Tuesday, April 27, 2010

Lunchtime Lessons

Tiki Barber, Kathie Lee Gifford, Jamie Lee Curtis and now Queen Rania of Jordan: it seems that anyone who is anyone is writing a children's book with a moral message. Queen Rania's new book, The Sandwich Swap is the tale of two girls who bring very different lunches to school - one brings hummus on pita and the other peanut butter and jelly. Each thinks the other girl's lunch is disgusting, but in the end they overcome these judgments, swap sandwiches and learn important life lessons.

Queen Rania has been getting a lot of press for the book, appearing recently on Oprah and Good Morning America. She explains that the book stems from a similar childhood experience that taught her the importance of embracing diversity. It reminded me of my own childhood experiences in the lunchroom, where the take-home message was often very different.
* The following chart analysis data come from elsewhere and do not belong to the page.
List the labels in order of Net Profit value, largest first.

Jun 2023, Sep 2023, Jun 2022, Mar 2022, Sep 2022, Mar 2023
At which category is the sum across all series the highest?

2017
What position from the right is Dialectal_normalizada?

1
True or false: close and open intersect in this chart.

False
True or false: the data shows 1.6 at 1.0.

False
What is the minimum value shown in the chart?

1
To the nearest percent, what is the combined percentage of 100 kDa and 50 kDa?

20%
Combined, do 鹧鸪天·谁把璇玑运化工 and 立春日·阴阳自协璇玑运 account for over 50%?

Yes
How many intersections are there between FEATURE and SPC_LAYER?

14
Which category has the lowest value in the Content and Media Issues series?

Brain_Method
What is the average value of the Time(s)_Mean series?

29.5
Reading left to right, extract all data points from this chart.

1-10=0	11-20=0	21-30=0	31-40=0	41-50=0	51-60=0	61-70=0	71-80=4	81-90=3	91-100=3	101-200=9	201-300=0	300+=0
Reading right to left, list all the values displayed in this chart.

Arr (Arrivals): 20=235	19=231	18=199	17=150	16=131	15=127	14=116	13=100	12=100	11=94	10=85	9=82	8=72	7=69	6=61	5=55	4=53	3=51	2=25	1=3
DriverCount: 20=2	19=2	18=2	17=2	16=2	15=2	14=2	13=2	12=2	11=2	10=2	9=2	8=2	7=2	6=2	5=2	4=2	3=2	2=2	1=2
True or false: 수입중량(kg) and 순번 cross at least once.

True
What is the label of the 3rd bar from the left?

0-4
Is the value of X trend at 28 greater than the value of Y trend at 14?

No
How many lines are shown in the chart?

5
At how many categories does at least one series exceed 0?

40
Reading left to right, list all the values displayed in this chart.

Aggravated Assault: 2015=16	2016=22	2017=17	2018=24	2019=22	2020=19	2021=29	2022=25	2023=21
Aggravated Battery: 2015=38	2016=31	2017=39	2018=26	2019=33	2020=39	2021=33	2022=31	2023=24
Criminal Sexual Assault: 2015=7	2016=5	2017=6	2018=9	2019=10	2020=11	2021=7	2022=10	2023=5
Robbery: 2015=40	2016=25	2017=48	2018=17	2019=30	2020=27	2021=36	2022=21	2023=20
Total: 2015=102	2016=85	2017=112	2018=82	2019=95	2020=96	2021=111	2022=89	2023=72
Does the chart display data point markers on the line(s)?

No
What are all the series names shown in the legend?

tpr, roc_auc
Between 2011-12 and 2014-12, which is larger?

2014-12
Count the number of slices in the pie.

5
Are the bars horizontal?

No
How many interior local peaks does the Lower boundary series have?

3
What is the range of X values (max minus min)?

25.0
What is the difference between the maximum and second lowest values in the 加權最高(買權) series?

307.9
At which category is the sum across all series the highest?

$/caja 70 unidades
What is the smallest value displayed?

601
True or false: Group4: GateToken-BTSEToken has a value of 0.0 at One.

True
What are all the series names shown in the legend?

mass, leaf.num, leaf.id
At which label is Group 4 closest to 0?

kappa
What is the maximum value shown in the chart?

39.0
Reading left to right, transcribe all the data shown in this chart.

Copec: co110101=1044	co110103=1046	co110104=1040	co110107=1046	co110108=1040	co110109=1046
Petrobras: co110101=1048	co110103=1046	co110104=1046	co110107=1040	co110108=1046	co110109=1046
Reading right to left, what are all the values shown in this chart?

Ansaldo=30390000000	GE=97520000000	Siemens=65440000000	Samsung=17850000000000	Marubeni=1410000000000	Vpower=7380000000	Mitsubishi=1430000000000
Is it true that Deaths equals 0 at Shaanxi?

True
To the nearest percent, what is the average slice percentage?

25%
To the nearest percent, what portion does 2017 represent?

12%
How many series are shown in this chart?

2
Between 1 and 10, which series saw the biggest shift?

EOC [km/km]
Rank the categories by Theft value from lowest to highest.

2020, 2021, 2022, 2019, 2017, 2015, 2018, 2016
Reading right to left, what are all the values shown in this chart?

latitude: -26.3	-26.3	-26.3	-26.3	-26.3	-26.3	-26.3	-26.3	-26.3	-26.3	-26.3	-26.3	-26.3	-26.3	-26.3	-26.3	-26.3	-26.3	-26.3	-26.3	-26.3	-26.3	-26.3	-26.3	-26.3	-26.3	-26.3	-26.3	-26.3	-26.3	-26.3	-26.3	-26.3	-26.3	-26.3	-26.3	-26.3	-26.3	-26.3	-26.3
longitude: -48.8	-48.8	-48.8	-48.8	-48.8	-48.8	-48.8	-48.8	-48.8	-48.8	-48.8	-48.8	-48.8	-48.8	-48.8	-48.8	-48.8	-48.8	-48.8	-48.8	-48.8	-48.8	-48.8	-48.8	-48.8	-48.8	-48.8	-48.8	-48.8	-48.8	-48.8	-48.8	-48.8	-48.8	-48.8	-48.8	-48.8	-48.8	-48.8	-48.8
My K-8 elementary school offered a hot school lunch program, but by middle school most kids were bringing their lunches from home instead. Hot lunches provided a certain democracy. Everyone had the same options and there was little room for judgment. Brown bag lunches, on the other hand, could determine your social status. I still remember trading my lunch of reheated frozen Lender's bagel with cream cheese with the girl whose mom had meticulously packed her tuna, flatbreads and a red delicious apple. Another girl used to bring a cheese sandwich and her lunch bag usually included a personal note that her mom. And I will never forget my friend Jen's sardine sandwich. I couldn't say whether she brought it once or a few times, but it attracted so much attention that she never brought it again. In theory, sardines, rich in calcium, iron and omega-3s, are an ideal lunch for kids. But while they pack a strong nutritional punch, they are also blessed with a pungent aroma that left my friend exiled to the end of the table. In our lunchroom conformity was the order of the day and your sandwich could determine your social acceptance with little room for diversity.

Queen Rania anchors the new book in what she sees as a greater need for acceptance and understanding in a post-9/11 world. But in an age when most schools are nut-free I wonder if The Sandwich Swap isn't a bit anachronistic. How many children with food allergies are warned by their cautious moms not to taste their friends' lunch, lest it contain milk, eggs, wheat, soy or another food allergen that may result in anaphylaxis and a trip to the emergency room? And the message of such extreme vigilance, rather than teach us about the joys of diversity and difference, would seem to have the opposite impact, heightening our perpetual post-9/11 paranoia.

To her credit, I think the Queen is picking up on an important point by using food as a cultural representation. Because while food allergies may be rampant, most kids today eat sushi and phad Thai and guacamole and have more international palates than ever before. And maybe we can use that as a first step toward world peace. In the meantime, I hope my friend Jen considers sending her daughters to school with some sardines. It will help them build strong bones and strong character.


  1. Haha...I tried sending tuna once or twice, but then all day I was worried that kids would make fun of the smell! But the tuna I used to bring was actually popular; Elly traded for it all the time.

  2. Packing lunch for work is just as daunting. Maybe tomorrow I'll try to swap!

  3. my mom packed our lunches EVERY SINGLE DAY growing up. all 3 of us. its partly because of her that i'm in nutrition now, actually. can you imagine that type of dedication to nutrition when you have 3 kids? looking back, i'm so thankful.

  4. Why didnt you tell me? I would have packed a personal note!